The magic of Märkl brings 2013's Classical Series to a close

Among the guest conductors who can be counted on to get good things out of the Indianapolis Symphony Orchestra is the Japanese-German maestro Jun Märkl.

It happened again Friday night at the Hilbert Circle Theatre, particularly after intermission, when 
Märkl led the ISO in Beethoven's Symphony No. 2 in D major, op. 36.  There was something in the air in this performance, perhaps a tinge of regret from the stage that the musicians were playing the last classical program in their home hall until January. 


 
Märkl worked wonders with the ISO and Beethoven.
So they may have felt it was incumbent upon them to give all they had for a conductor they clearly respect and respond to. All right, so there were moments in the Scherzo and the finale when the violins could have been more together, and there was too much trumpet in the first movement's exposition. But let me hang out the "CLOSED" sign on the Quibble Department door for now; this was a wonderful performance.

The odd tradition of looking at Beethoven's even-numbered symphonies as standing in the shadow of 1, 3, 5, 7 and 9 is properly upset by performances like this one. Even if not played as sensitively as it was Friday night, the score is an astonishing masterpiece —  novel in every respect, cunningly orchestrated, full of surprises that remain fresh even after long familiarity.

Repeating the first-movement exposition helped set off the suspense with which the development is loaded, before the movement is capped by an exciting passage for cellos and basses rising from the depths. The contrasts were well-managed, sturdily executed in ways that helped the players prepare for the exhibition of subito louds and softs demanded in the last movement.  Märkl made the celebrated coda feel like the revolution this work secretly suggests, though the honor of a decisive break with the 18th-century symphony is usually given to its successor, the "Eroica" (No. 3).
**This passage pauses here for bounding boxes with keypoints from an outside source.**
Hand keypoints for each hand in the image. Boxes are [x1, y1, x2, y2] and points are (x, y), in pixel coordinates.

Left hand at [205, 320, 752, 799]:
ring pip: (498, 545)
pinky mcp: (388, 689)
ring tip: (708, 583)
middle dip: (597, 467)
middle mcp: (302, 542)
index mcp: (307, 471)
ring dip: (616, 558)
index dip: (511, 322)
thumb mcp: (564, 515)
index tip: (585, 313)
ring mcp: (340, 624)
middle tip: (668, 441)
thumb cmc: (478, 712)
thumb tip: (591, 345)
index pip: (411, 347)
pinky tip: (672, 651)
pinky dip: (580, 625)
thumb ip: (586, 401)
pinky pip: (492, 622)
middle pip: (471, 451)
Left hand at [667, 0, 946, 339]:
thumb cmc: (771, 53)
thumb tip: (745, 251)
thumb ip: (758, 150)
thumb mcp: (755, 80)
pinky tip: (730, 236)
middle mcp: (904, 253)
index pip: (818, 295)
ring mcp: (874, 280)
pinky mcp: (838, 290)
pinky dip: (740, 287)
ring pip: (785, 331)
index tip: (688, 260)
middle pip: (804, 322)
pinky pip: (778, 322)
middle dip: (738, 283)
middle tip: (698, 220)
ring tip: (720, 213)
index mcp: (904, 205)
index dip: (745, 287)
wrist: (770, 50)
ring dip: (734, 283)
Märkl, already represented on one ISO disc from the recent past, gets the credit for the third outing linked to Zuill Bailey's contract with Telarc. Cellist and conductor teamed with the ISO in the Dvorak Cello Concerto, which Telarc released in 2012.  Last January, concert performances of concertos by Nico Muhly and Ernest Bloch were recorded. With the addition of Bloch's "Three Jewish Poems," drawn from this weekend's concerts, the repertoire for the second Bailey-Märkl-ISO CD will be in the can, awaiting release next year.

In its first performance of "Three Jewish Poems," the ISO apparently represented well the spacious score by the Swiss-American composer, whose "Schelomo: Hebraic Rhapsody for Cello and Orchestra" is assuredly his best-known piece.

Bloch's music usually knows how to grab the attention, and this work held mine over its 25-minute span. The display of orchestra color is generous. Whether the composer had much of a sense of how to husband his resources is another question. He tended to write compulsively busy, lavish works that are more than a little heart-on-sleeve in expression, pervasively fond of a variety of texture, with little solos nestled among large ensemble statements.

"Three Jewish Poems" uses scale patterns characteristic of Middle Eastern music in ways Bloch was at pains to have identified as expressing his cultural sense of being Jewish, rather than Judaism itself. All three movements, even those that start out restrained (like "Cortege Funebre," the third "poem"), become flamboyant. Bloch here exercises the sort of assertiveness that grabs you by the lapels and fixes its gaze upon you to make sure you get the message. Drooping phrases reminiscent of "Schelomo" recur in "Cortege Funebre," but in a higher-register setting. At its best, this is certainly music that "communicates," to use a favorite term of ISO conductor laureate Raymond Leppard.

In the program's concerto position is Mozart's No. 23 in A major, K. 488, its solo part interpreted by Argentine pianist Ingrid Fliter. Her performance took on personality after the first movement, which was a little foursquare expressively, at least up to the cadenza. Fliter can't have been much inspired by the opening tutti, which the orchestra ought to have articulated more perkily. It was a pleasant sauce into which the solo piano could eventually stir itself, and indeed, the orchestra became more precise just before the cadenza.

The dark mood of the middle movement came the closest of anything to evoking the ISO's otherwise unobserved 50th anniversary of the Kennedy assassination. The reflective profile of Fliter's playing and the orchestra's accompaniment made a good match. Her performance took on special flair in the finale, although I never got used to the way she glided over the back half of the movement's main subject. There was nothing else so capricious in her performance, which benefited from the sort of coordinated breeziness through which she and Märkl made common cause.